*What this exercise asks:*
1: In the Episode Two review, what does Zaroff say he must do if he cannot lift Atlantis?
2: Resume the Episode Two review after its final sentence, keeping to its voice and style.

*Text:*

━━━

Any thoughts that TUMmight be aiming high in any way other than budget are dashed with Episode Two. We slip into a groove of escapes, captures and attempts at reasoning with various authority figures. In its favour are Julia Smith’s ability to keep the momentum up and the performances of Troughton and Furst. What could become ponderous drivel is never allowed to fall into a rut, partly because there’s a director who cares and partly because there are performances and dialogue to keep it never less than entertaining.

Zaroff: You er like my laboratory, yes? You find all this very impressive, no?
The Doctor: Not a bit, not a bit.
Zaroff: What do you mean?
The Doctor: I expected nothing less from the great Professor Zaroff.


It’s a story that is at once inventive and knowing yet almost elementary in its B-movie plot. Like Tim Burton recreating scenes from Ed Wood’s pictures in the film of the same name.
The Doctor manages to cause a distraction allowing Polly to escape fishification and, despite Damon’s suspicion of him, he is able to question Zaroff regarding his plan to raise at Atlantis. It seems the Doctor isn’t certain of what the Earth’s core contains (he only says that it is “believed to be” a white hot molten core, so he’s obviously not been there looking for those prehistoric monsters he wants to see At the Earth’s Core). Zaroff tells the Doctor that if he can’t lift Atlantis, he must lower the water level, by draining it into the core.

━━━

*Material provided:*
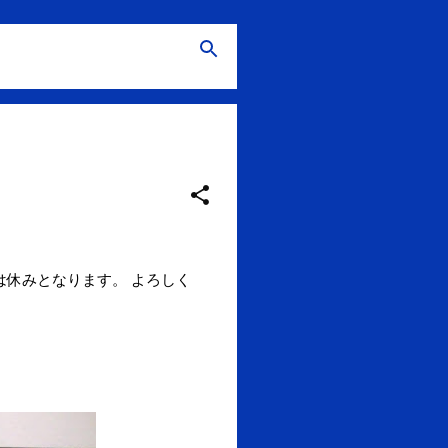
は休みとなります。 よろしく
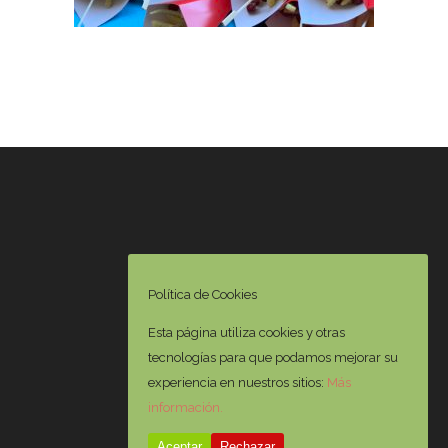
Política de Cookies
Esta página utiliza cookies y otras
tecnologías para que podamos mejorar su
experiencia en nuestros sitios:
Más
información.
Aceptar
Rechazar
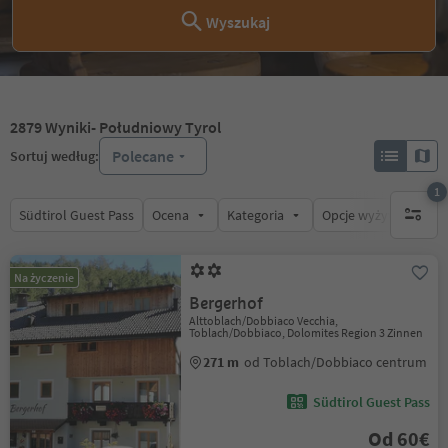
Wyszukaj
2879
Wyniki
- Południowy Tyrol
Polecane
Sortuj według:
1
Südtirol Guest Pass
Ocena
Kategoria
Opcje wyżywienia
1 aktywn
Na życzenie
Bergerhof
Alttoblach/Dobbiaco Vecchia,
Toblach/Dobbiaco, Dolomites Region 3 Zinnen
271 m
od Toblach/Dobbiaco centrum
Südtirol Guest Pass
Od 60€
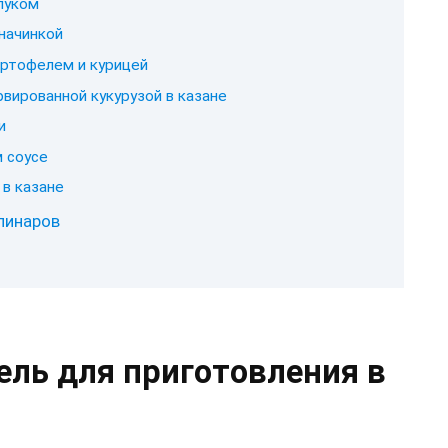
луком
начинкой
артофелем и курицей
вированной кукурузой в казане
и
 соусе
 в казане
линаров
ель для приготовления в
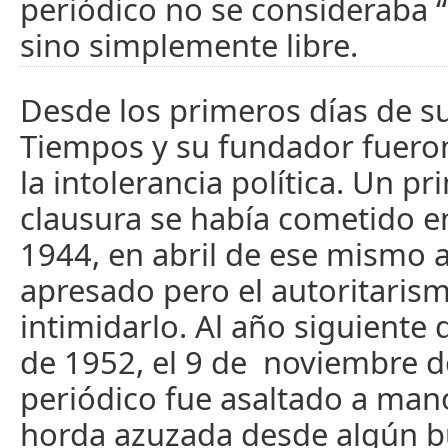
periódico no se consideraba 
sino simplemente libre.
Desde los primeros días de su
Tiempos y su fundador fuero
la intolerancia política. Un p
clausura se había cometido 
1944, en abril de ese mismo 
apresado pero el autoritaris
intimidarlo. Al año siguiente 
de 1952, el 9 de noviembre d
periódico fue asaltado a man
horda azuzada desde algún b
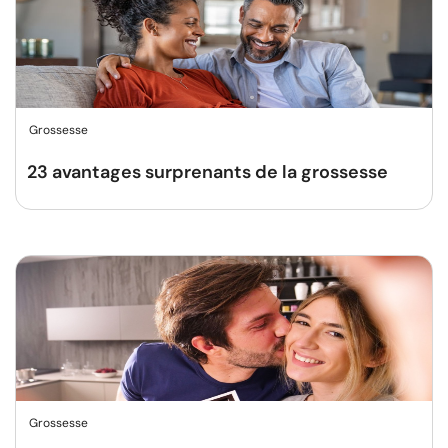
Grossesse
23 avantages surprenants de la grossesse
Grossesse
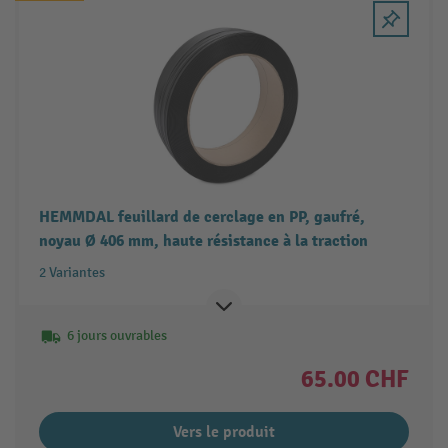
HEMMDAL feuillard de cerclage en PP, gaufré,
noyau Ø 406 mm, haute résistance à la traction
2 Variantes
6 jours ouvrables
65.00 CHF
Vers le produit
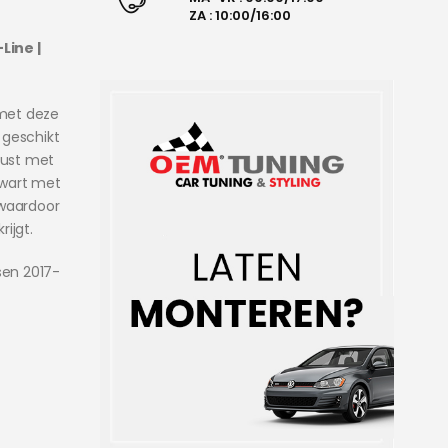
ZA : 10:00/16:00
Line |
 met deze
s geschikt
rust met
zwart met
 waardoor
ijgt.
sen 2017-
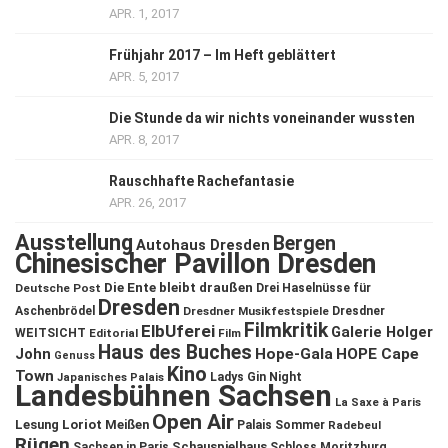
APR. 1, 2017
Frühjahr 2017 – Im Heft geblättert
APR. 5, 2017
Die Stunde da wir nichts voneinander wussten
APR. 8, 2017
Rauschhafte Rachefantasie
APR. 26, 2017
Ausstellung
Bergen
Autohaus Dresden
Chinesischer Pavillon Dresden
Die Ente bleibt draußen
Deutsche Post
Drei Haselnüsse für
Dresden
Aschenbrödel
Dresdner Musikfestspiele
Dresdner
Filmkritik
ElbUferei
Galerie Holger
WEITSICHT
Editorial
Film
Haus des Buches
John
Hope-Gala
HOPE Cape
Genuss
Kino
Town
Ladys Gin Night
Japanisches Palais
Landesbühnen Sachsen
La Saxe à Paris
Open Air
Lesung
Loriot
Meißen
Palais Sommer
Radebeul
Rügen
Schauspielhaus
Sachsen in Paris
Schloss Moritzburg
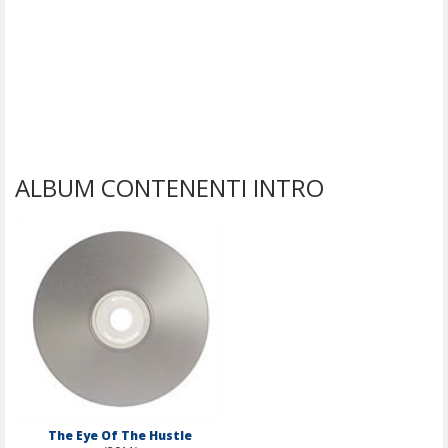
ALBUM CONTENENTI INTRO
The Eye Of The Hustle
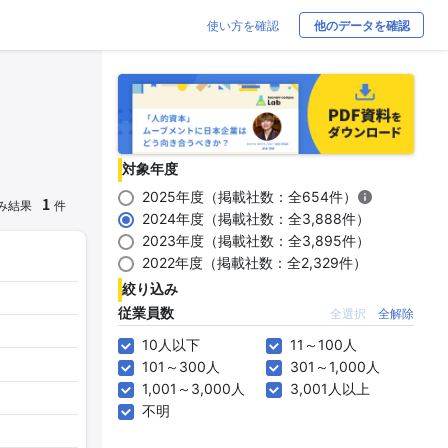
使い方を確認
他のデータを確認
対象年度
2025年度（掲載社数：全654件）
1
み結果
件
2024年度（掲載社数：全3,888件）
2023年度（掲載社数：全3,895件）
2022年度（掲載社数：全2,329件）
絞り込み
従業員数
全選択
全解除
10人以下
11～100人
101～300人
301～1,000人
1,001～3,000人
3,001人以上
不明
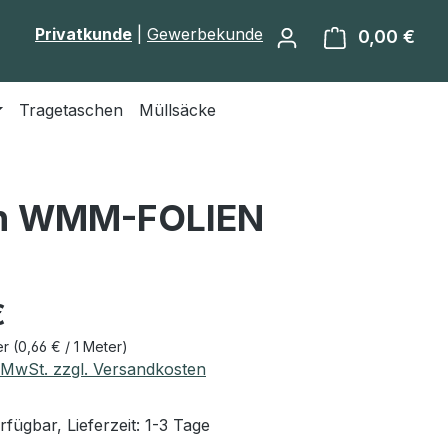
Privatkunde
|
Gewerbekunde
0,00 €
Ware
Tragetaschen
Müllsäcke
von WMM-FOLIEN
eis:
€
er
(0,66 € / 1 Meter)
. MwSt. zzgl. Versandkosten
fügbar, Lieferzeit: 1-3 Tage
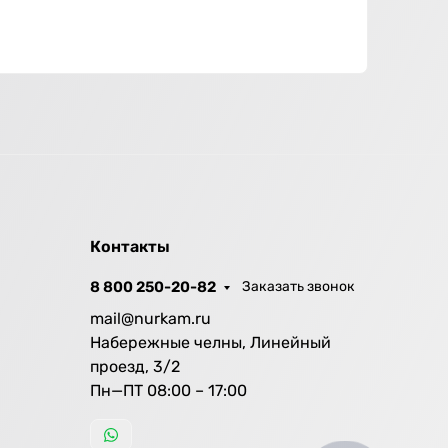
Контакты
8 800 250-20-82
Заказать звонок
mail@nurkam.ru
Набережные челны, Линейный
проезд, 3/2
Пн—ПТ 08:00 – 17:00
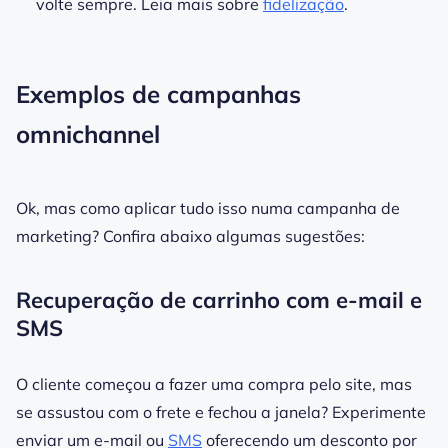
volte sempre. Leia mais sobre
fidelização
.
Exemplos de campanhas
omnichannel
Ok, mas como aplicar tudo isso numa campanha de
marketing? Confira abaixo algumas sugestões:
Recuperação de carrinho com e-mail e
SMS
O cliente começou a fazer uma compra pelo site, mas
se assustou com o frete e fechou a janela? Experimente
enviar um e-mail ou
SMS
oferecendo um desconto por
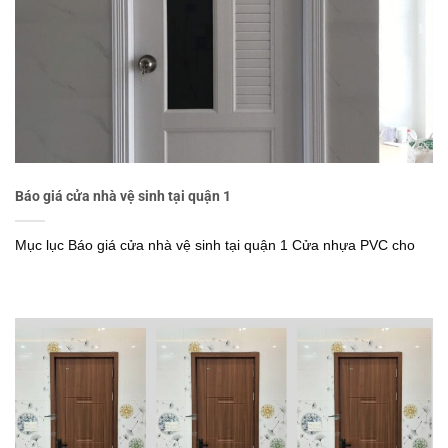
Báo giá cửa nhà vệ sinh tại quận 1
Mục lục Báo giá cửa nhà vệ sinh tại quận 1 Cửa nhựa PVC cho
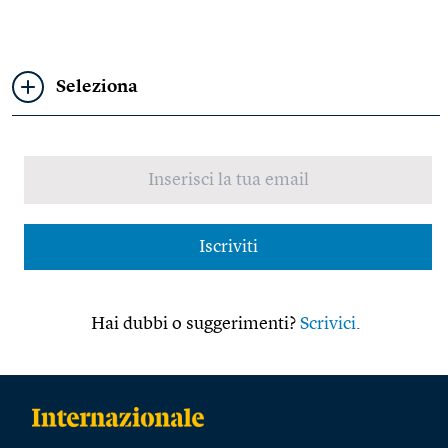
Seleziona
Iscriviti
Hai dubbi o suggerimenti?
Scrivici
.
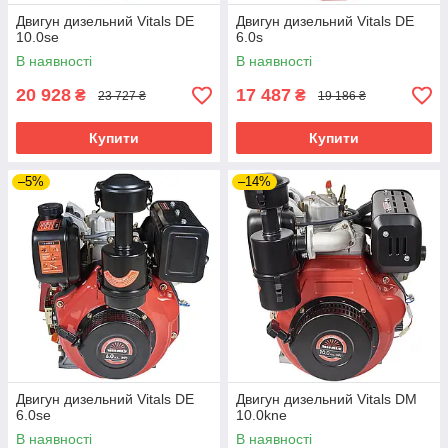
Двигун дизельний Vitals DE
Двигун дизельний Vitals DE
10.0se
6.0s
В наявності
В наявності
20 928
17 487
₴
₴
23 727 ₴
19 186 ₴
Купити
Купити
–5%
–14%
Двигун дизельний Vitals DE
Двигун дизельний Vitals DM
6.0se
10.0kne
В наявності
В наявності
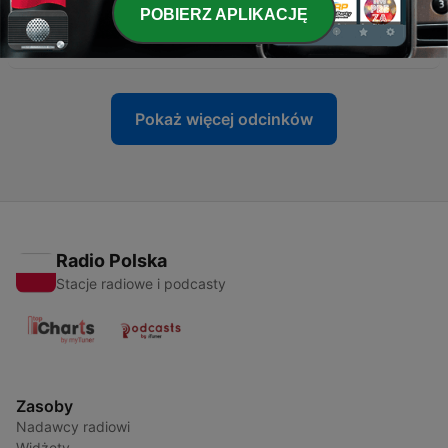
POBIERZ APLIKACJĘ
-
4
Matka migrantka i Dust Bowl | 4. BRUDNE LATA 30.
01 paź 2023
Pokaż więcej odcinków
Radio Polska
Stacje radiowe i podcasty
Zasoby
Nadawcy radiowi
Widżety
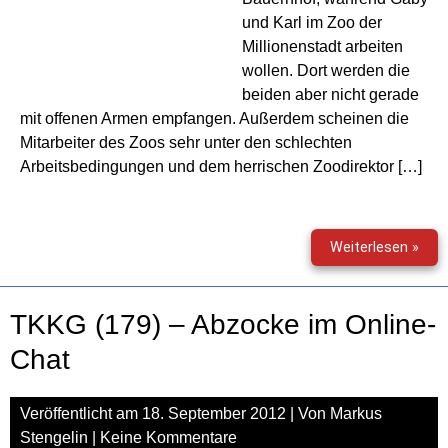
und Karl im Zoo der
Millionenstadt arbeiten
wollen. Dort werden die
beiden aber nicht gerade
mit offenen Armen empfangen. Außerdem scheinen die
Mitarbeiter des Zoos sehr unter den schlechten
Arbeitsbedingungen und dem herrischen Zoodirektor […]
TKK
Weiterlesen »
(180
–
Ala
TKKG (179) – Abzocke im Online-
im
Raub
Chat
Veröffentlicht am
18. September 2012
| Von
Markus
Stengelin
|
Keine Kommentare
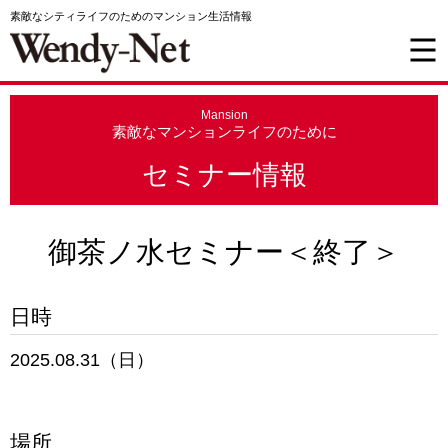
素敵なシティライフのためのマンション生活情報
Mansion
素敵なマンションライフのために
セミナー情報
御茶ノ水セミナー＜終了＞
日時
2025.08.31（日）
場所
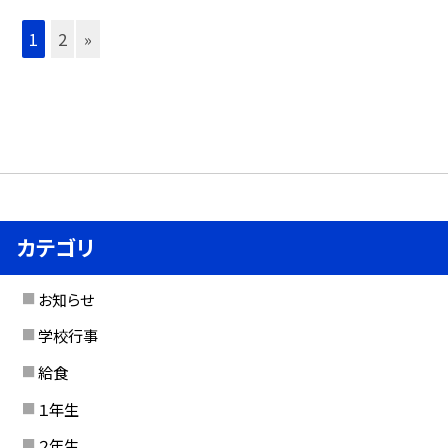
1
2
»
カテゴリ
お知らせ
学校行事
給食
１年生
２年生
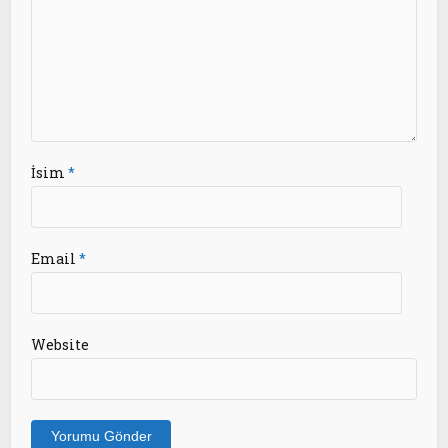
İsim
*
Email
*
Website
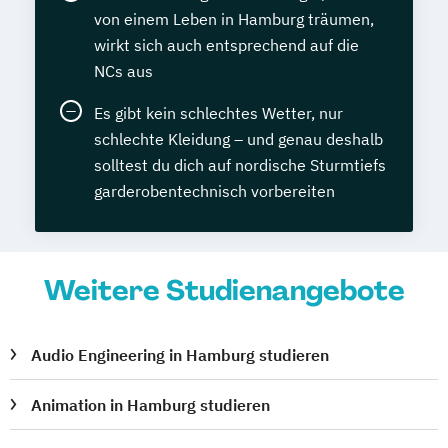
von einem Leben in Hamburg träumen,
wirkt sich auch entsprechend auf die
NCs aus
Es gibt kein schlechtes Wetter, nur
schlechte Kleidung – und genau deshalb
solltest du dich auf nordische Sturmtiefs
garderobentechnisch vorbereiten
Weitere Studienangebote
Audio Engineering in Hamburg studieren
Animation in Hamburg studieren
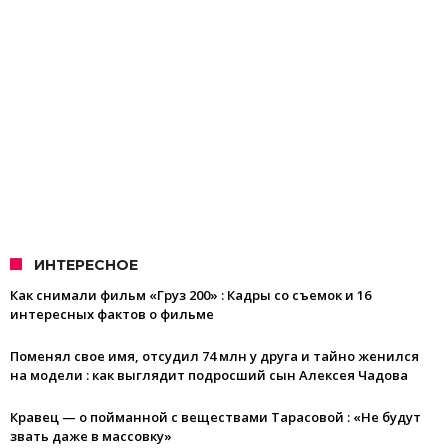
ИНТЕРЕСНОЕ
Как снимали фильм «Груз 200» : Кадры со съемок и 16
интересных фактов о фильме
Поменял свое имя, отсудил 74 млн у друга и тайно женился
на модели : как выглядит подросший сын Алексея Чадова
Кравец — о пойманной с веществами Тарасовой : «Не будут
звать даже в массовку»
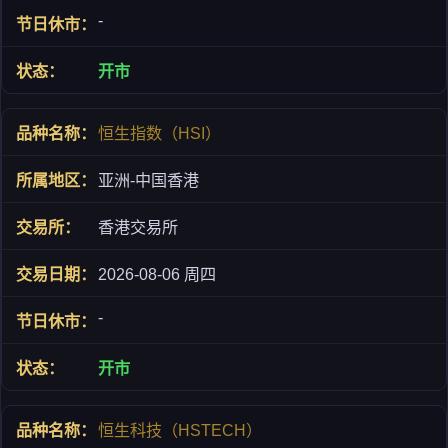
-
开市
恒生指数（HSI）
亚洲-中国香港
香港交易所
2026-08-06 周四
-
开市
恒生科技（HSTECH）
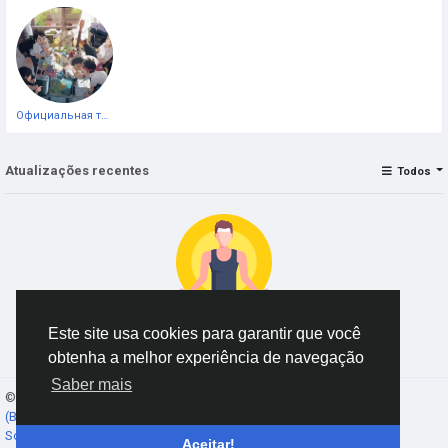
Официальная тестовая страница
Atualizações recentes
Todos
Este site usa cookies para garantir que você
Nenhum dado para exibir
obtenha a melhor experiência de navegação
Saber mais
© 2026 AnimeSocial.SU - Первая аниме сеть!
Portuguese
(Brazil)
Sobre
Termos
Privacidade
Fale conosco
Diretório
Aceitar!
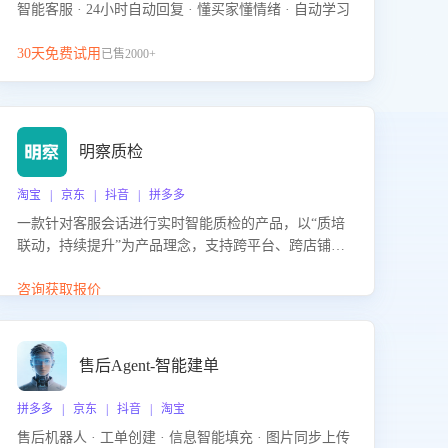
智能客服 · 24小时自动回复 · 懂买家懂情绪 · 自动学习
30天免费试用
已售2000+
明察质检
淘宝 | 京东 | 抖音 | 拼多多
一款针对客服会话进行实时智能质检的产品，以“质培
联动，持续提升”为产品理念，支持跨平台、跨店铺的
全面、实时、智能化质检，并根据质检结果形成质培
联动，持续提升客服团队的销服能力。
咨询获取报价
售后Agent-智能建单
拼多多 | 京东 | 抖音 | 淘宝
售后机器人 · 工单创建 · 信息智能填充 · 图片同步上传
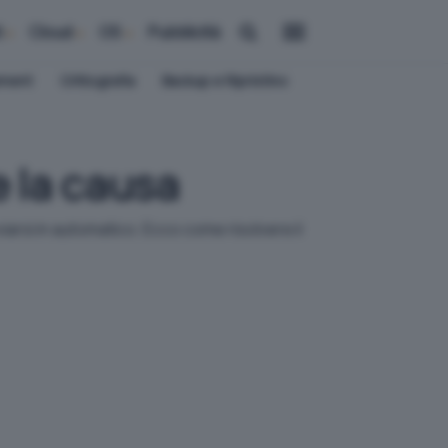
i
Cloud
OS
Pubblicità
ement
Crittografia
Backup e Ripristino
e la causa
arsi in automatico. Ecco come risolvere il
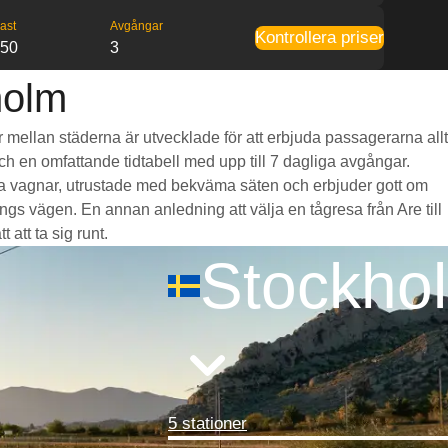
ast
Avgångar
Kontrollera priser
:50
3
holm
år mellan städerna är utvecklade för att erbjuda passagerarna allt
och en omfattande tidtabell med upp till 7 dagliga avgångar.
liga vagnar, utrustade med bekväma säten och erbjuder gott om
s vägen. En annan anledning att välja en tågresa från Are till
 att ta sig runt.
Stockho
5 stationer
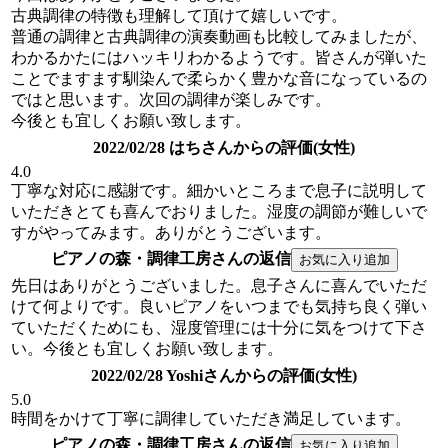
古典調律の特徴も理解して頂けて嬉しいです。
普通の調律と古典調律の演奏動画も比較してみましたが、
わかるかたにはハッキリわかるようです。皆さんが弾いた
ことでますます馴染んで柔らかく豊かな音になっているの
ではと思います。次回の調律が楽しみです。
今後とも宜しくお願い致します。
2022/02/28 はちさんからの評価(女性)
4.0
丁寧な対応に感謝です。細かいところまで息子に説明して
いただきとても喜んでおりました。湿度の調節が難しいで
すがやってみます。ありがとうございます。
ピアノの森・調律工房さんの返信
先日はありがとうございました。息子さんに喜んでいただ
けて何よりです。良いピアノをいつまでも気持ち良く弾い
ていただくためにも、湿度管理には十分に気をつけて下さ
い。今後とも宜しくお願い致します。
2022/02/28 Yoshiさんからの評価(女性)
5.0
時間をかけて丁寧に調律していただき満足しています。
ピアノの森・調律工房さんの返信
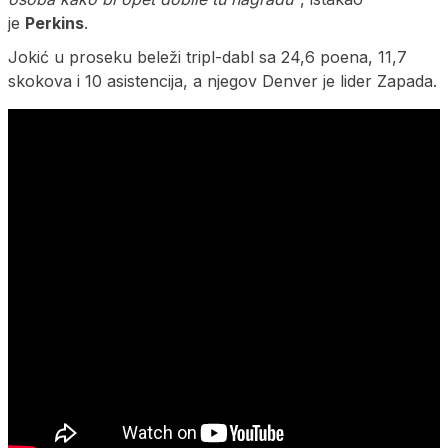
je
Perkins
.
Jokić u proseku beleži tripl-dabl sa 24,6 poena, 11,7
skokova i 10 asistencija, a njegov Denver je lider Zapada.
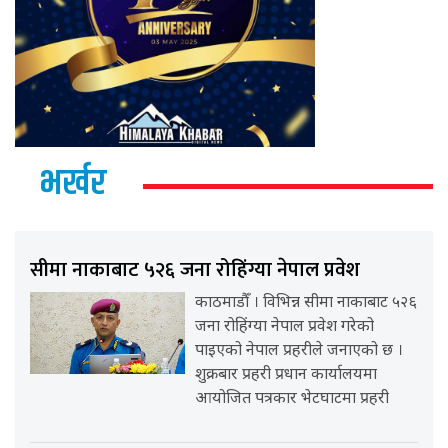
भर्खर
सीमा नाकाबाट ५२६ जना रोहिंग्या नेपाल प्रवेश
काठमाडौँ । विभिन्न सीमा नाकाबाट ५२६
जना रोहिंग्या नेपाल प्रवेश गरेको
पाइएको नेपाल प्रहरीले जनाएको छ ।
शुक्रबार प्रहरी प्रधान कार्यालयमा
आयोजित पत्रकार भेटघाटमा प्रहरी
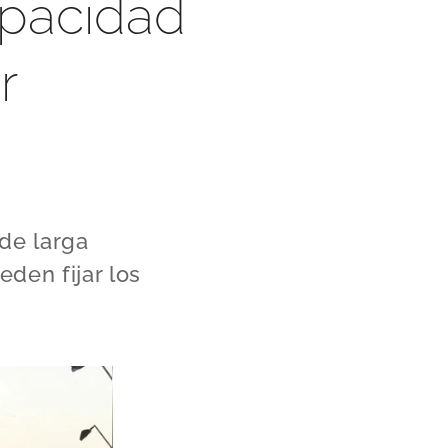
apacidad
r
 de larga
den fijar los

━━━

*Task responses:*
1: He must lower the water level by draining it into the Earth's core.

2:
The Doctor: The water will be converted to super-heated steam. The pressure will grow and crack the Earth, destroy all life. Maybe even blow the planet apart.
Zaroff: Yes. And I shall have redeemed my promise to lift Atlantis from the sea. Lift it to the sky. It will be magnificent.

Well who are we to argue with a couple of geniuses?

The Doctor: Just one small question. Why do you want to blow up the world?
Zaroff: Why? You, a scientist, ask me why? The achievement, my dear Doctor. The destruction of the world. The scientist’s dream of supreme power.


Wonderful stuff. How inspired and batty that he’s so mad he wants to destroy everything for the sheer achievement of it.

The meat of the episode has the Doctor attempting to persuade others of Zaroff’s lunacy. He convinces Ramo easily, as the latter considers Zaroff a destroyer who, “ appeals to all that is base in our people”. That said, Ramo’s willingness to sacrifice the TARDIS crew could be classed as fairly base. Troughton gets to indulge in more business as he waits for Ramo to come back to him regarding an audience with the king. He tootles on his recorder, then is told by Ramo he should don ceremonial garb for his meeting. Of course, he’s enamoured by the headdress.


The Doctor: How do I look?
Ramo: What?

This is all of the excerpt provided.